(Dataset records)
BEGIN

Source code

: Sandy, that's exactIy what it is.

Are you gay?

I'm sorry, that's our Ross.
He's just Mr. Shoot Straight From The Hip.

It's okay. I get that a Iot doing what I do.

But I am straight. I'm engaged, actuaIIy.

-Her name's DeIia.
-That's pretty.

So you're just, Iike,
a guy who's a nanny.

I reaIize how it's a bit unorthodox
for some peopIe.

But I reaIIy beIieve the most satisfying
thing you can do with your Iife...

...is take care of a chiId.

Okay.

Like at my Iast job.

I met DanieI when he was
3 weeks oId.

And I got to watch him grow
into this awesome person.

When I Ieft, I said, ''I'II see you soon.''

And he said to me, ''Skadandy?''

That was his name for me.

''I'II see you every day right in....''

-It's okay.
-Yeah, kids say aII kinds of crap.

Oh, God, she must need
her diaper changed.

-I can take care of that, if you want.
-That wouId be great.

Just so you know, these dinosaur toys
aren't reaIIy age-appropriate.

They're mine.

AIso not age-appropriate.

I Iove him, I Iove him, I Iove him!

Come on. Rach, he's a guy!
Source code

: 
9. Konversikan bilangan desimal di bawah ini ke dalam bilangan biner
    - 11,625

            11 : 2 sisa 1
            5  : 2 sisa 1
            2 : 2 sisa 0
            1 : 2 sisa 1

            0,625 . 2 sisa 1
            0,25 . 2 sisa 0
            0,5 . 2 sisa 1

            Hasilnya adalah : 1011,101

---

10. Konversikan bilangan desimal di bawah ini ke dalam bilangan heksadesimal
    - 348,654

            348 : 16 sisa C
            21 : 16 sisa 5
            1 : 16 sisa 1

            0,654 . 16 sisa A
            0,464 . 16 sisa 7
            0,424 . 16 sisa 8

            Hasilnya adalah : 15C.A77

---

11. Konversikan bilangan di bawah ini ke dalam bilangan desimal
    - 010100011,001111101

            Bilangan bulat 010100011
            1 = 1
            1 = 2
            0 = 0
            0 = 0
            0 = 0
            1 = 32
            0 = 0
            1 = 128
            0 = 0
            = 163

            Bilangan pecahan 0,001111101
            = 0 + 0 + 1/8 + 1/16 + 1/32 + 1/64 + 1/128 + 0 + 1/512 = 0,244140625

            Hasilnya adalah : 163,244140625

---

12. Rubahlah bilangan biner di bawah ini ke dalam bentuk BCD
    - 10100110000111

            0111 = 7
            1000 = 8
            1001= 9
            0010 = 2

END

* YOUR OBJECTIVE *
Reproduce the listing from the line containing "10. Konversikan bilangan" through its final line, substituting "Jawabannya" for each occurrence of "Hasilnya" and leaving everything else unchanged.

* SOLUTION TO THIS EXERCISE *
10. Konversikan bilangan desimal di bawah ini ke dalam bilangan heksadesimal
    - 348,654

            348 : 16 sisa C
            21 : 16 sisa 5
            1 : 16 sisa 1

            0,654 . 16 sisa A
            0,464 . 16 sisa 7
            0,424 . 16 sisa 8

            Jawabannya adalah : 15C.A77

---

11. Konversikan bilangan di bawah ini ke dalam bilangan desimal
    - 010100011,001111101

            Bilangan bulat 010100011
            1 = 1
            1 = 2
            0 = 0
            0 = 0
            0 = 0
            1 = 32
            0 = 0
            1 = 128
            0 = 0
            = 163

            Bilangan pecahan 0,001111101
            = 0 + 0 + 1/8 + 1/16 + 1/32 + 1/64 + 1/128 + 0 + 1/512 = 0,244140625

            Jawabannya adalah : 163,244140625

---

12. Rubahlah bilangan biner di bawah ini ke dalam bentuk BCD
    - 10100110000111

            0111 = 7
            1000 = 8
            1001= 9
            0010 = 2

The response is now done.